Tangisnya mereda, hanya isakan dan sengukan kecil.
“Wouw cantik-cantik dan ganteng anakmu. Persis wajahmu lo. Hebat ya. 4 anakmu sehat, wajahnya baik. Pasti dirawat baik. Ada sedikit bangga di wajahnya.”
“Gimana sekolahnya?”
“Pinter romo termasuk 10 besar. Tapi kalau bapaknya pulang, mereka masuk kamar; kecuali dipanggil”.
“Bagaimana kalian bisa menikah?
“Kami saling suka, kendati orang tuaku tidak setuju. Dia termasuk keluarga besar. Saat pacaran saya tahu sebagian gajinya diberikan untuk keluarganya. Ibu menjanda dan adiknya yang masih sekolah”.
“Apakah kamu keberatan saat itu?”
“Tidak Romo”.
“Kenapa?”
“Mereka kan nantinya menjadi bagian keluarga kami. Setelah kawin kami dapat tetap membantu. kami sama-sama bekerja. Kami sudah berkomitmen Romo”.
“Lalu masalahnya apa?”
Terdiam sesaat. Sambil menarik nafas, berceritera.

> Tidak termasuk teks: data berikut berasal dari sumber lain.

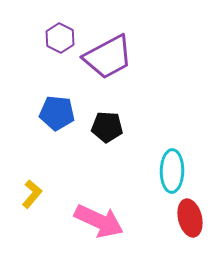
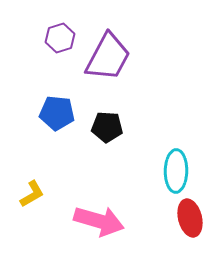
purple hexagon: rotated 16 degrees clockwise
purple trapezoid: rotated 34 degrees counterclockwise
cyan ellipse: moved 4 px right
yellow L-shape: rotated 20 degrees clockwise
pink arrow: rotated 9 degrees counterclockwise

“Setahun ini, ia terasa asing bagiku. Pulang selalu malam. Kadang tidak pulang dengan alasan dinas luar. Hanya sedikit dari gajinya diberikan. Saya tanya kemana gajimu? Ya segitu sisanya. Sebagian bayar utang. Lalu diam, pergi ke luar rumah. Sikapnya cuek dan tidak mau tahu keadaan rumah. Pagi pergi pulang malam, makan dan tidur. Semakin saya tanya semakin dia sengaja membuat saya emosi.”
“Ada WIL kah?”
“Mungkin. Tapi saya tidak tahu pasti. Belum ada bukti.”
“Anak-anak setujukah?”
“Mereka diam. Terserah mami.”
“Lalu?”
“Nggak tahu Romo hati ini sakit, sakit, pedih romo. Yang ada hanya benci. Saya tidak mau melihat dia. Saya memaksa diri bertahan demi anak-anak Romo.”
“Ibu baik. Engkau mencintai keluargamu. Teguhlah, bertahanlah Kak. Bukankah pendapatanmu bisa memberi makan keluargamu bahkan suamimu. Beri kesempatan Tuhan menyentuhnya, bertindak; kendati tak tahu sampai kapan.
Tetaplah berdoa. Bukankah doa cara dekat dan tepat untuk menjumpai dan dijumpai oleh Tuhan sendiri, Shang Maha Tahu. Ia perancang indah kehidupan. Dia tidak pernah gagal menyusun hidup kita di telapak tangan-Nya. Kita hanya diminta mengikutiNya dalam ketekunan iman.”
Yesaya berkata, “Ya Tuhan semesta alam, yang menguji orang benar, yang melihat batin dan hati… kepada-Mulah kuserahkan perkaraku”, Yer 20: 12.
Yesus meneguhkan, “Banyak pekerjaan baik yang berasal dari bapa-Ku yang Kuperlihatkan kepadamu… percayalah, supaya kamu boleh mengetahui dan mengerti, bahwa Bapa di dalam Aku dan Aku didalam Bapa”, Yoh 20; 32a, 38.
Tuhan, janganlah aku berputus asa dalam keluargaku. Amin???